While the U.S. military has long been killing civilians — in massacres by ground troops, air strikes and even, in August 1945, nuclear attacks — compensating those harmed has never been a serious priority.
General John “Black Jack” Pershing did push to adopt a system to pay claims by French civilians during World War I and the military in World War II found that paying compensation for harm to civilians “had a pronounced stabilizing effect.” The modern military reparations system, however, dates only to the 1960s.
During the Vietnam War, providing “solatia” was a way for the military to offer reparations for civilian injuries or deaths caused by U.S. operations without having to admit any guilt. In 1968, the going rate for an adult life was $33. Children merited just half that.
In 1973, a B-52 Stratofortress dropped 30 tons of bombs on the Cambodian town of Neak Luong, killing hundreds of civilians and wounding hundreds more. The next of kin of those killed, according to press reports, were promised about $400 each. Considering that, in many cases, a family’s primary breadwinner had been lost, the sum was low. It was only the equivalent of about four years of earnings for a rural Cambodian. By comparison, a one-plane sortie, like the one that devastated Neak Luong, cost about $48,000. And that B-52 bomber itself then cost about $8 million. Worse yet, a recent investigation found that the survivors did not actually receive the promised $400. In the end, the value American forces placed on the dead of Neak Luong came to just $218 each.
Back then, the United States kept its low-ball payouts in Cambodia a secret. Decades later, the U.S. continues to thwart transparency and accountability when it comes to civilian lives.

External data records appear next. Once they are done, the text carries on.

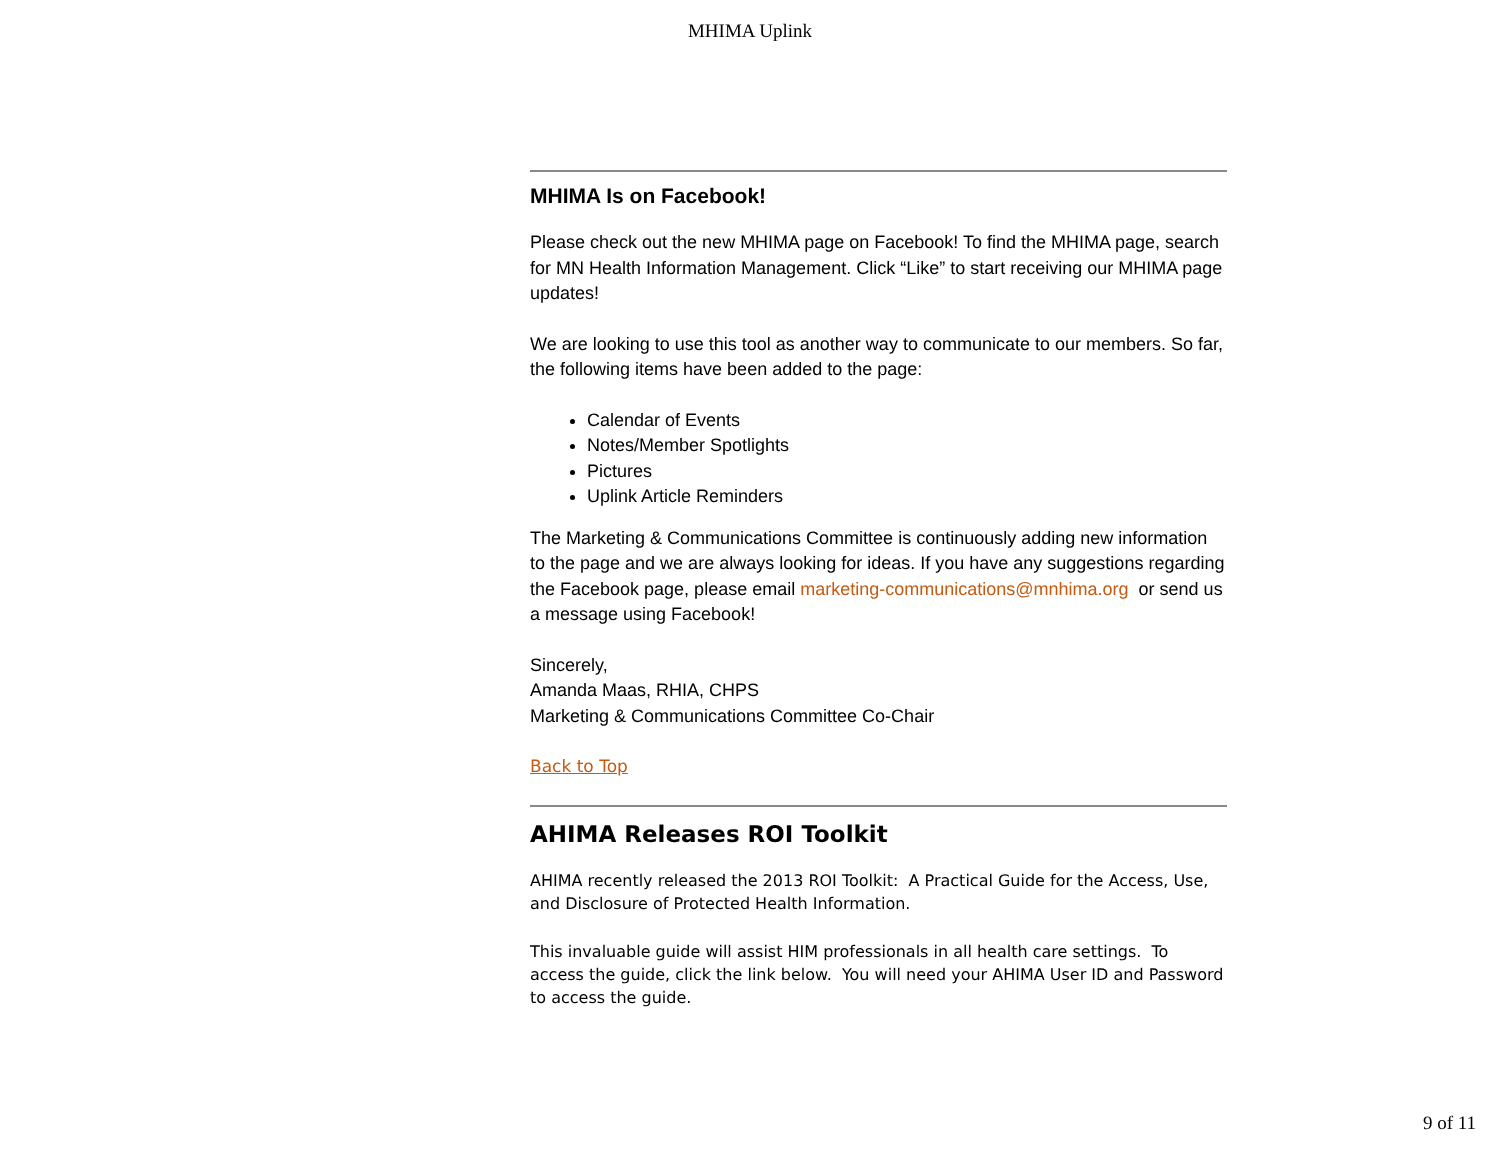MHIMA Uplink
MHIMA Is on Facebook!
Please check out the new MHIMA page on Facebook! To find the MHIMA page, search for MN Health Information Management. Click “Like” to start receiving our MHIMA page updates!
We are looking to use this tool as another way to communicate to our members. So far, the following items have been added to the page:
Calendar of Events
Notes/Member Spotlights
Pictures
Uplink Article Reminders
The Marketing & Communications Committee is continuously adding new information to the page and we are always looking for ideas. If you have any suggestions regarding the Facebook page, please email marketing-communications@mnhima.org or send us a message using Facebook!
Sincerely,
Amanda Maas, RHIA, CHPS
Marketing & Communications Committee Co-Chair
Back to Top
AHIMA Releases ROI Toolkit
AHIMA recently released the 2013 ROI Toolkit: A Practical Guide for the Access, Use, and Disclosure of Protected Health Information.
This invaluable guide will assist HIM professionals in all health care settings. To access the guide, click the link below. You will need your AHIMA User ID and Password to access the guide.
9 of 11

In June 2023, I asked Africa Command to answer detailed questions about its law-of-war and civilian-casualty policies and requested interviews with officials versed in such matters. Despite multiple follow-ups, Courtney Dock, the command’s deputy director of public affairs, has yet to respond. This year-long silence stands in stark contrast to the Defense Department’s trumpeting of new policies and initiatives for responding to civilian harm and making amends.
In 2022, the Pentagon issued a 36-page Civilian Harm Mitigation and Response Action Plan, written at the direction of Secretary of Defense Lloyd Austin. The plan provides a blueprint for improving how the Pentagon addresses the subject. The plan requires military personnel to consider potential harm to civilians in any air strike, ground raid, or other type of combat.
Late last year, the Defense Department also issued its long-awaited “Instruction on Civilian Harm Mitigation and Response,” which established the Pentagon’s “policies, responsibilities, and procedures for mitigating and responding to civilian harm.” The document, mandated under the 2019 National Defense Authorization Act, and approved by Austin, directs the military to “acknowledge civilian harm resulting from U.S. military operations and respond to individuals and communities affected by U.S. military operations,” including “expressing condolences” and providing ex gratia payments to next of kin.
But despite $15 million allocated by Congress since 2020 to provide just such payments and despite members of Congress repeatedly calling on the Pentagon to make amends for civilian harm, it has announced just one such payment in the years since.
Naples-Mitchel and Shiel point out that the Defense Department has a projected budget of $849.8 billion for fiscal year 2025 and the $3 million set aside annually to pay for civilian casualty claims is just 0.00035% of that sum. “Yet for the civilians who have waited years for acknowledgment of the most painful day of their lives, it’s anything but small,” they write. “The military has what it needs to begin making payments and reckoning with past harms, from the policy commitment, to the funding, to the painstaking requests and documentation from civilian victims. All they have to do now is say yes.”
On May 10th, I asked Lisa Lawrence, the Pentagon spokesperson, if the U.S. would say “yes” and if not, why not.
“Thank you for reaching out,” she replied. “You can expect to hear from me as soon as I have more to offer.”
Lawrence has yet to “offer” anything.